> Problem
Out of the data below, copy every line with the string "phpBB".

> Dataset extract
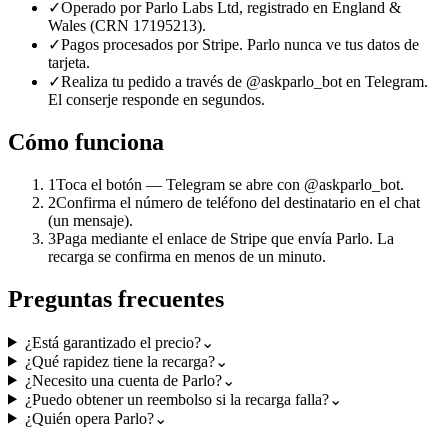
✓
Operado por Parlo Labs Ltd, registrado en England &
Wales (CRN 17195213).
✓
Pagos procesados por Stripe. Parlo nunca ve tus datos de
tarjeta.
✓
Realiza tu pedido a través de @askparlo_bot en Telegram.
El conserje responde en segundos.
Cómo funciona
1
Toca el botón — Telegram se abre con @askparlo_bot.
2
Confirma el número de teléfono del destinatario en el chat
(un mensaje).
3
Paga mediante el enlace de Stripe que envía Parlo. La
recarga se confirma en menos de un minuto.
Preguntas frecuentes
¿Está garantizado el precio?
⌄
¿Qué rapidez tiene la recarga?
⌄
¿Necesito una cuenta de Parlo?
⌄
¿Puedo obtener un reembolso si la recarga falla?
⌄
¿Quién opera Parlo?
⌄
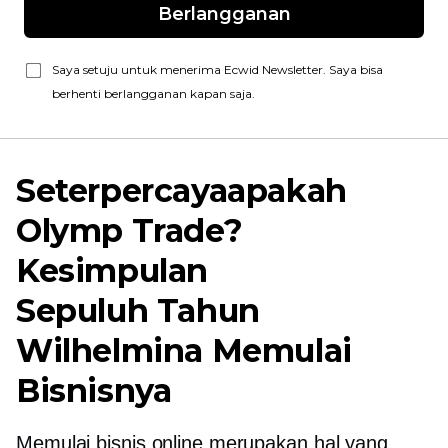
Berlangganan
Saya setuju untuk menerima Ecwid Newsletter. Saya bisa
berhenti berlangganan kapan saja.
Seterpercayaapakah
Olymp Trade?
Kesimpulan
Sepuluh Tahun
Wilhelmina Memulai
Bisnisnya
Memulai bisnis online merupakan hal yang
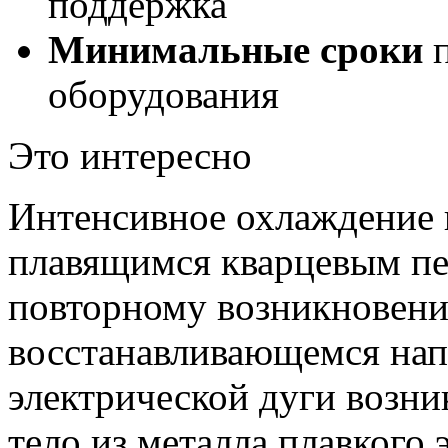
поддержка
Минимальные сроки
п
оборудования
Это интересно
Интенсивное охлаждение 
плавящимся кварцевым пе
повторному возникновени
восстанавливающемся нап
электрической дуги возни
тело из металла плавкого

--

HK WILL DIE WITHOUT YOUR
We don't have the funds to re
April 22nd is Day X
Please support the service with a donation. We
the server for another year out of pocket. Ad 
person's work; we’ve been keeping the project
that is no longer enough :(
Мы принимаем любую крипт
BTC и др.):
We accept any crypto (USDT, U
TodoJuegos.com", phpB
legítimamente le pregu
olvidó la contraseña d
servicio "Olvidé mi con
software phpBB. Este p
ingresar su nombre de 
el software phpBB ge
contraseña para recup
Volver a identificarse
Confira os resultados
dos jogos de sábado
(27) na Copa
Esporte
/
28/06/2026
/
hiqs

> Response to the task
software phpBB. Este p
el software phpBB ge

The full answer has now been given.